Conotoxinen worden gebruikt als farmacologische hulpmiddelen om pijnsignalering te bestuderen, ze hebben het potentieel om een nieuwe klasse van pijnstillers te worden. Naarmate de wetenschap geavanceerdere analysemethoden ontwikkelt, wordt de studie van conidegif.webp veelbelovender.

In de afgelopen jaren is er vooruitgang geboekt bij de ontdekking van veel nieuwe conotoxinesequenties van therapeutisch belang.
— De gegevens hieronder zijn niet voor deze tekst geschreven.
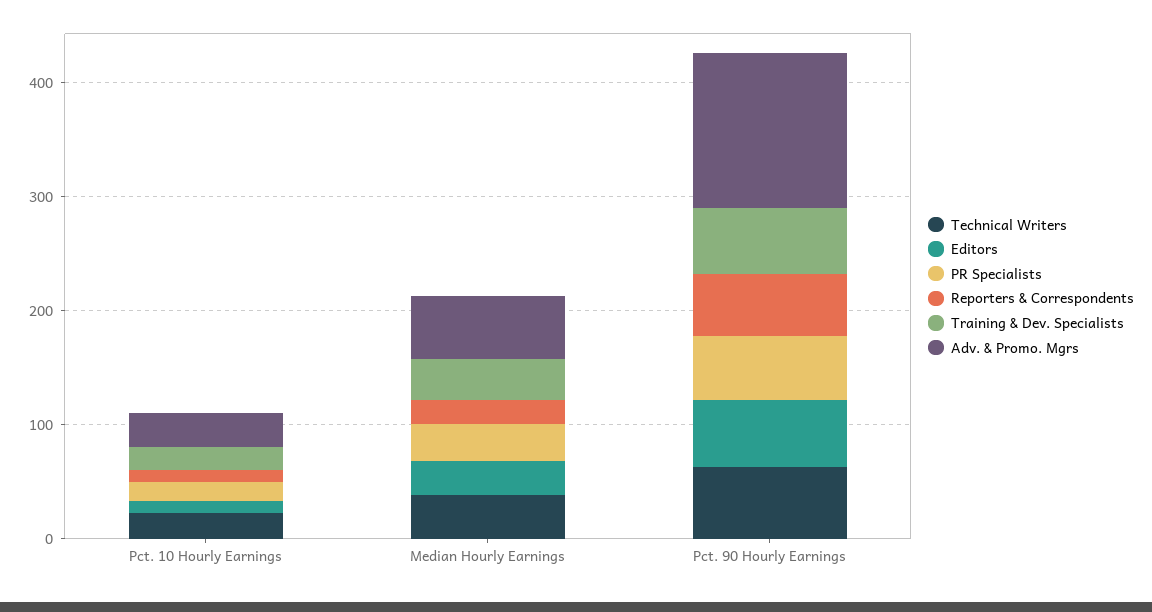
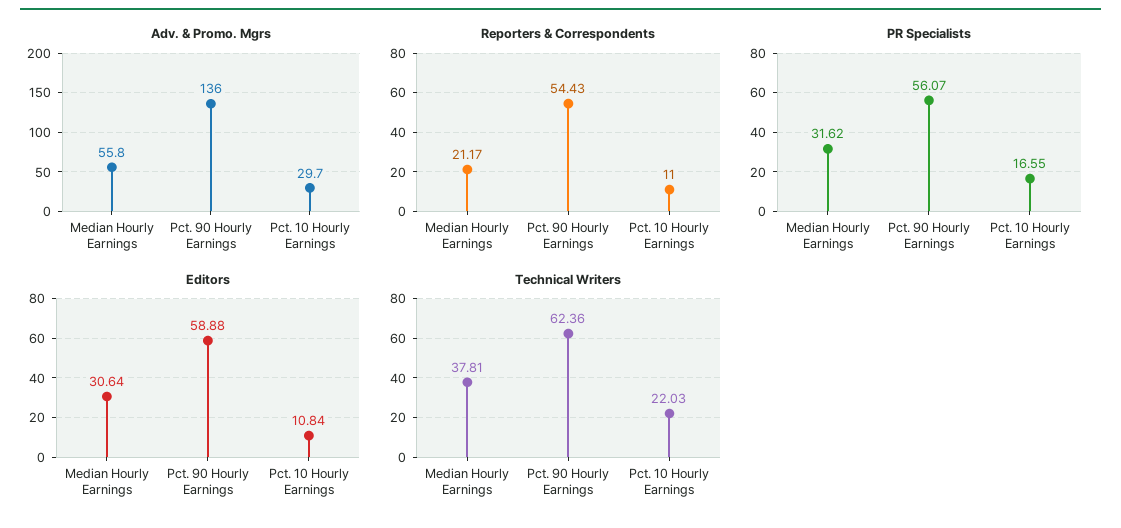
Training & Dev. Specialists, Pct. 10 Hourly Earnings: 20 -> none
Training & Dev. Specialists, Median Hourly Earnings: 40 -> none
Training & Dev. Specialists, Pct. 90 Hourly Earnings: 60 -> none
Desalniettemin, synthese en karakterisering van geneesmiddelen waren relatief langzamer.

De vooruitzichten op dit onderzoeksgebied zijn bemoedigend, aangezien naar schatting 70.000 verschillende conotoxinen in alle conidsoorten voorkomen en minder dan 1% van de peptiden waaruit ze bestaan, is gekarakteriseerd.

Het succesverhaal van gif.webp Conus geographus

Het is interessant om te weten dat uit de studie van het gif.webp van de Conus geographus kleine eiwitten of peptiden met nicotine-acetylcholinereceptorantagonistische activiteit werden geïdentificeerd.

Deze conotoxinen werken door de prooi van de slak te verlammen. Een ander conotoxine werkt op receptoren die NMDA worden genoemd. Deze receptor bij de mens is betrokken bij pijnperceptie, geheugen en leren.

Uit die onderzoeken Con-G-peptide kwam tevoorschijn, een krachtige pijnstiller die selectiever is dan morfine. Als we bedenken dat pijn een van de belangrijkste oorzaken van invaliditeit in de wereld is, kunnen we de waarde van deze bevindingen waarderen.

  • Het Con-G-peptide is effectief gebleken bij de behandeling van chronische neuropathische pijn. Deze pijn wordt meestal geleden door patiënten met kanker, artritis, gordelroos, diabetes en aids.

Het gebruik van deze peptiden is niet beperkt tot medische behandeling. Gezien hun voortreffelijke specificiteit kunnen conotoxinen behulpzaam zijn bij het ophelderen hoe de biologie achter pijn werkt.

Andere conotoxinen die trance induceren bij conid-prooien zijn insuline-analogen.

Een recente studie heeft vastgesteld dat het gif.webp van C. geographus Het bevat gespecialiseerde insulines, die ze 'Con-Ins' noemden. De activiteit van deze toxines is de sleutel in de jachtstrategie van deze soort en, mogelijk, van andere coniden.

De auteurs hebben geverifieerd dat het gehalte aan insuline-analogen van C. geographus vrijgelaten in het water veroorzaakte hypoglykemie. De insulines van het gif.webp leiden niet noodzakelijk tot de dood van de prooi, maar in hun sedatie en desoriëntatie waardoor de slak ze zonder weerstand kan opslokken.

Ten slotte wijst het bewijs voor insuline-achtige peptiden in gif.webp van andere conid-soorten op een algemene rol voor deze toxines als een strategie voor het vangen van prooien.